Wellington, Feb 22 NZPA - New Zealanders will still be paying too much for their mobile phones following a decision by the country's competition watchdog, say newcomer 2degrees and the Telecommunications Users Association of New Zealand (Tuanz).
The Commerce Commission, in a split decision released today, has rejected regulation as a means to reduce the cost of mobile phone calls through mobile termination rates, the wholesale charges mobile phone companies charge for terminating calls or texts from other land line or mobile networks. They have been criticised as being too expensive.
Instead the commission has opted to recommend to the Government proposals put forward by the two main players, Telecom and Vodafone.
They have offered to later this year slash their charges for routing calls to customers from 15 cents a minute to 0.1 cents a second by the beginning of 2014 and do away with most charges for routing texts.
Two of the three telecommunications commissioners preferred that option but the third, Anita Mazzoleni, argued for regulation, saying that in the long run the rates would remain significantly higher than under regulation.
"The barrier arising from the prices in the final undertakings continues to ensure an uneven playing field, and this will impede the benefits competition will otherwise deliver to New Zealand consumers," she said.
However, she was outweighed by telecommunications commissioner Ross Patterson and associate commissioner Gowan Pickering, who both recommended that the Government avoid regulation.
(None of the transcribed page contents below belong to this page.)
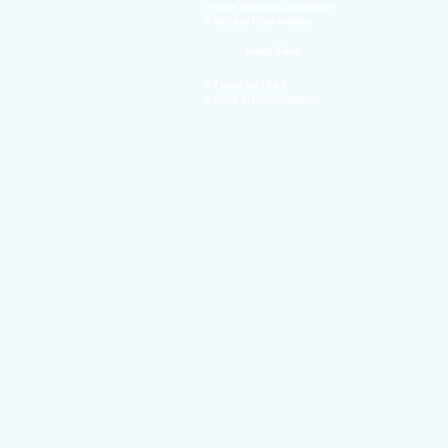
»
neue Webcam anmelden
»
defekte Cam melden
mehr Tiere
»
Tierische Links
»
Zoos in Deutschland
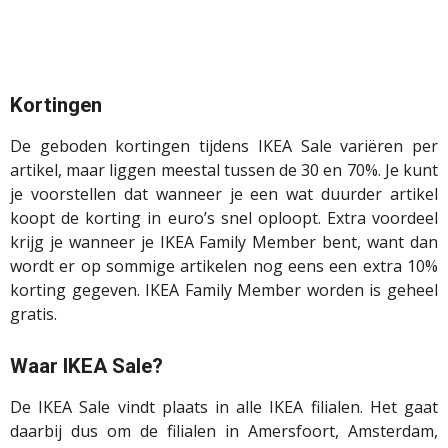
Kortingen
De geboden kortingen tijdens IKEA Sale variëren per
artikel, maar liggen meestal tussen de 30 en 70%. Je kunt
je voorstellen dat wanneer je een wat duurder artikel
koopt de korting in euro’s snel oploopt. Extra voordeel
krijg je wanneer je IKEA Family Member bent, want dan
wordt er op sommige artikelen nog eens een extra 10%
korting gegeven. IKEA Family Member worden is geheel
gratis.
Waar IKEA Sale?
De IKEA Sale vindt plaats in alle IKEA filialen. Het gaat
daarbij dus om de filialen in Amersfoort, Amsterdam,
Dr Patterson said the offers by Telecom and Vodafone's were significantly lower than they had offered before. While the rates remained above the range of the commission's cost-based benchmarks, they addressed competition concerns.
The long-term interest of consumers will best be served by applying the least intrusive means to address competition concerns, Dr Patterson said.
Vodafone welcomed the decision, saying it was a pragmatic one given the uncertainty around a long regulatory process and Telecom was also happy, saying an industry solution was best for consumers.
Telecom has about 2.3 million mobile phone customers while Vodafone has about 2.5m.
But new mobile company 2degrees, which this month announced it had signed up 206,000 customers in its first six months, slammed the decision.
Its regulatory and commercial manager, Bill McCabe, said the commission appeared to have squandered a "golden opportunity to finally bring New Zealand mobile prices into line with the rest of the developed world".
The full benefits of rigorous competition bringing lower prices would be stifled, he said.
"New Zealand consumers suffer with some of the highest mobile prices in the world. The commission's recommendation to leave the decision on access pricing up to the incumbents, Vodafone and Telecom, will mean this burden on New Zealanders continues for the foreseeable future."
Tuanz, which represents some 450 members, mostly large business users, was also disappointed with the decision, saying it would entrench the dominance of the two large networks to the detriment of smaller players and new entrants.
"The process leading to the voluntary undertakings demonstrated the breathtaking gap between the actual cost of terminating calls from competing networks, and the amount the two major operators have been charging," said Tuanz chief executive Ernie Newman.
"While the reduction of about 80 percent appears generous on the surface it is still insufficient to address the huge barrier to competition posed by these excessive charges."
Mr Newman said it was hard to see how a dominant mobile operator that sells SMS text messages on the retail market for about half a cent each could be allowed to charge its competitor several times that amount to receive one.
Minister for Communications and Information Technology Steven Joyce, who can accept or reject the commission's findings, invited submissions on the final report. They close on March 8.